-- Assigned task --
All lines from the one containing "index dip: (178, 227)" through the last line of the listing below are to be copied exactly. Exclude the pictures.

***** Dataset records

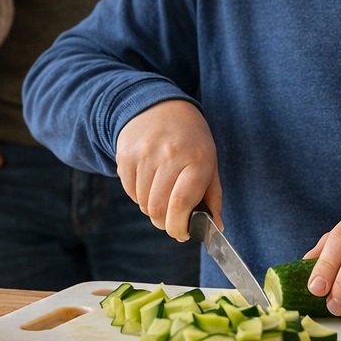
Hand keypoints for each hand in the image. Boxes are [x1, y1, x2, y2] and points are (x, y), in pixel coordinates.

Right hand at [115, 99, 221, 241]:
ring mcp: (144, 154)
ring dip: (152, 208)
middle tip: (172, 219)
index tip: (182, 233)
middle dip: (165, 222)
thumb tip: (215, 228)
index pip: (180, 204)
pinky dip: (139, 196)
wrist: (159, 106)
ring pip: (143, 203)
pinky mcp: (125, 155)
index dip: (178, 227)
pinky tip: (149, 181)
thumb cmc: (190, 139)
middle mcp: (169, 155)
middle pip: (158, 208)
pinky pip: (130, 191)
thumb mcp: (210, 162)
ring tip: (161, 194)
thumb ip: (213, 197)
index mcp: (197, 159)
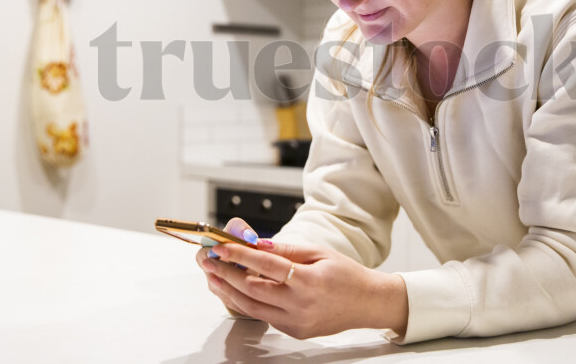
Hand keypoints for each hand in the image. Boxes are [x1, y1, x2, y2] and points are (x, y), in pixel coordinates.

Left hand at [197, 233, 407, 339]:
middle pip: (252, 288)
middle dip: (226, 273)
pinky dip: (245, 302)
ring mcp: (296, 322)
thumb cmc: (346, 274)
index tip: (220, 247)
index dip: (240, 256)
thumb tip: (256, 245)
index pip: (266, 266)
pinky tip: (232, 290)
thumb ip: (286, 250)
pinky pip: (263, 315)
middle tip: (207, 260)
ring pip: (252, 306)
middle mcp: (300, 304)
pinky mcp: (294, 331)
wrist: (368, 303)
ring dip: (228, 291)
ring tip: (212, 276)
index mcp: (309, 281)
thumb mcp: (319, 253)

**********

-- Exercise response --
index dip: (178, 227)
pinky tip: (149, 181)
thumb cmc: (190, 139)
middle mcp: (169, 155)
middle pip: (158, 208)
pinky pip: (130, 191)
thumb mcp: (210, 162)
ring tip: (161, 194)
thumb ip: (213, 197)
index mcp: (197, 159)
Hand keypoints for each hand in the image. Boxes are [x1, y1, x2, y2] and points are (x, y), in pixel coordinates.

Left hand at [197, 233, 407, 339]:
middle pip: (252, 288)
middle dip: (226, 273)
pinky dip: (245, 302)
ring mcp: (296, 322)
thumb cmc: (346, 274)
index tip: (220, 247)
index dip: (240, 256)
thumb tip: (256, 245)
index pip: (266, 266)
pinky tip: (232, 290)
thumb ip: (286, 250)
pinky pip: (263, 315)
middle tip: (207, 260)
ring pip: (252, 306)
middle mcp: (300, 304)
pinky mcp: (294, 331)
wrist: (368, 303)
ring dip: (228, 291)
ring tip: (212, 276)
index mcp: (309, 281)
thumb mcp: (319, 253)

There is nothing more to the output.